Languages: English, Cree
Iskwew Singers ("woman" in Cree) is a Cree First Nations traditional singing group who use their voices and hand drums to weave culture, language and teachings of the elders into songs to share with the people of Mother Earth. Iskwew Singers wear traditional clothing or regalia and play hand drums and rattles; each song is a story and these stories are told. Not wanting to leave audiences in their seats, they engage them in a final "friendship round dance" before their show is over.

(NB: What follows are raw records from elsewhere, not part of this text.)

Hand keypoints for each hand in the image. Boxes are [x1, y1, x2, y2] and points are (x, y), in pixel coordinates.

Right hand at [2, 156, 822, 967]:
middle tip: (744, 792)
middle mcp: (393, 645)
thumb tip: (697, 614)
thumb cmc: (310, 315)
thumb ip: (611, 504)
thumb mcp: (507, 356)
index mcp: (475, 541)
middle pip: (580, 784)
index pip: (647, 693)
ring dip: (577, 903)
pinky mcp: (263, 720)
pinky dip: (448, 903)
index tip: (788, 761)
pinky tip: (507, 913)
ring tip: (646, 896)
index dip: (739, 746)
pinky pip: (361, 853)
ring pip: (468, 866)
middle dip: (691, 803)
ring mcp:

Their beautiful harmonies and the beat of their drum is captivating and powerful; Iskwew performs from a place deep within themselves. Combine this with their sense of humour and genuine appreciation of each other, they are sure to please audiences everywhere. Julie Lohnes, Lunenburg Folk Harbour Festival, 2011
Iskwew Singers make statements that are concise - and soulful. It's not pop music, but can be listened to alongside it... [they], accompanied only by percussion, merge their voices gloriously. Tom Harrison, Vancouver Province, 2012
When the three sing together, their collective joy and pride is magical. They're all strong women, and powerful ambassadors for First Nations culture. Alexander Varty, Georgia Straight, April 2013
Grade Suitability: K - 7
Duration: 60 mins.
Capacity: 400 students
Tech Requirements: sound system (PA), three mics on stands
Fee Range: $785 - $1,035 (Includes ArtStarts' fee. Additional fees apply for remote districts.)

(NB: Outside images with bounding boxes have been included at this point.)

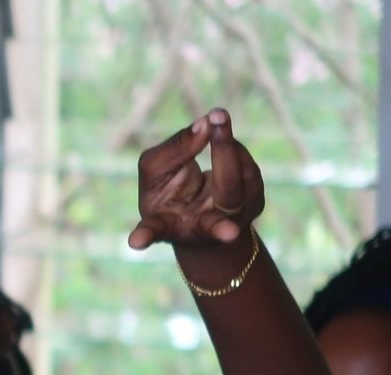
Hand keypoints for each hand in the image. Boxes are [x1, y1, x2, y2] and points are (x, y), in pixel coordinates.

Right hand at [128, 108, 265, 250]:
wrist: (196, 217)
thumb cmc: (167, 193)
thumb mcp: (155, 171)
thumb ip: (174, 148)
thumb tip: (206, 124)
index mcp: (167, 227)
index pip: (155, 230)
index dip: (145, 235)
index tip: (136, 241)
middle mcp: (200, 232)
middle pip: (224, 194)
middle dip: (223, 154)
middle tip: (215, 117)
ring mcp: (234, 223)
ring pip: (240, 176)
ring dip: (226, 144)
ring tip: (214, 127)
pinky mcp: (255, 207)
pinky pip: (249, 168)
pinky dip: (235, 149)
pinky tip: (224, 147)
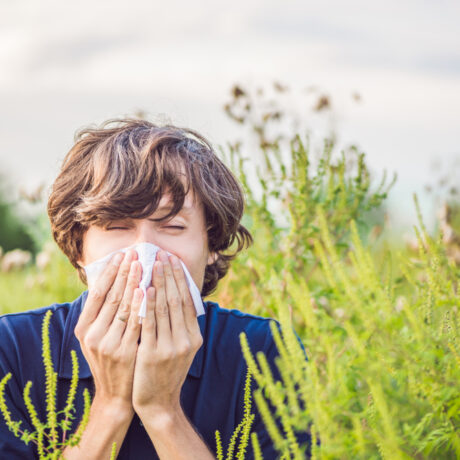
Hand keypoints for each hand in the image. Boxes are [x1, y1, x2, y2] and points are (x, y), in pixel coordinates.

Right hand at [74, 249, 142, 414]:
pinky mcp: (125, 352)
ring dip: (134, 282)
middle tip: (134, 252)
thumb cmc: (109, 360)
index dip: (110, 272)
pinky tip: (147, 289)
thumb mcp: (97, 338)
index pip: (97, 293)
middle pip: (111, 296)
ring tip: (142, 263)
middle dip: (124, 272)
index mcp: (84, 328)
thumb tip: (111, 281)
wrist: (116, 395)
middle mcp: (93, 335)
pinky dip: (141, 305)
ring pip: (123, 306)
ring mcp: (108, 344)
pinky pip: (135, 323)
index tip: (120, 254)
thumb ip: (101, 313)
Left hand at [132, 250, 202, 415]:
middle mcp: (186, 340)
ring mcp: (170, 347)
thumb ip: (181, 325)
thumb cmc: (166, 371)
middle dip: (169, 275)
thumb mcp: (182, 348)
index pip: (188, 301)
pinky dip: (147, 304)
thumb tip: (179, 295)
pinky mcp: (152, 353)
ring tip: (152, 264)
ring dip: (158, 283)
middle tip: (162, 254)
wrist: (158, 402)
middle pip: (177, 300)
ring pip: (164, 308)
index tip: (174, 260)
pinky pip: (149, 323)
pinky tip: (143, 288)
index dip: (181, 279)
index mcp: (194, 337)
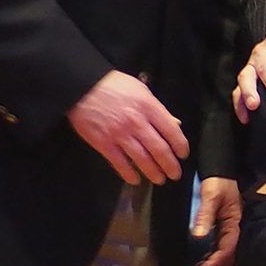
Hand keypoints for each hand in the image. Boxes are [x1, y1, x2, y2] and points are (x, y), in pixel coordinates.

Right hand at [68, 71, 187, 183]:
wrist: (82, 87)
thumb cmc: (113, 85)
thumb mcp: (141, 90)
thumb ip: (158, 109)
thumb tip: (174, 124)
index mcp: (149, 107)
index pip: (171, 131)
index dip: (180, 146)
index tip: (183, 155)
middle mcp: (137, 123)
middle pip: (159, 149)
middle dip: (170, 165)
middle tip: (175, 174)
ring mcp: (119, 135)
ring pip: (142, 159)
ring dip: (153, 172)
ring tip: (160, 179)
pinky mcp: (103, 143)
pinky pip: (119, 163)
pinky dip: (128, 173)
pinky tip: (135, 180)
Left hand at [185, 177, 241, 265]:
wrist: (221, 172)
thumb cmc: (218, 182)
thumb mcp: (211, 196)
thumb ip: (205, 215)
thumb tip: (197, 236)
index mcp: (234, 225)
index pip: (225, 252)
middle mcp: (234, 231)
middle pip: (226, 259)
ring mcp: (230, 231)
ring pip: (223, 257)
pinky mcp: (224, 230)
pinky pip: (219, 250)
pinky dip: (209, 260)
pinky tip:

First Nations people believe that all of life is interconnected. Iskwew Singers sing about the inter-connectedness of all things in songs that are stories from long ago, as told by the grandmothers. The women preface each song with the meaning of the story about to be sung. This enables the audience a greater understanding of its origins and place within the culture. Iskwew's live performance covers the songs of oral traditions from the Canadian plains - songs in the Cree linguistic group.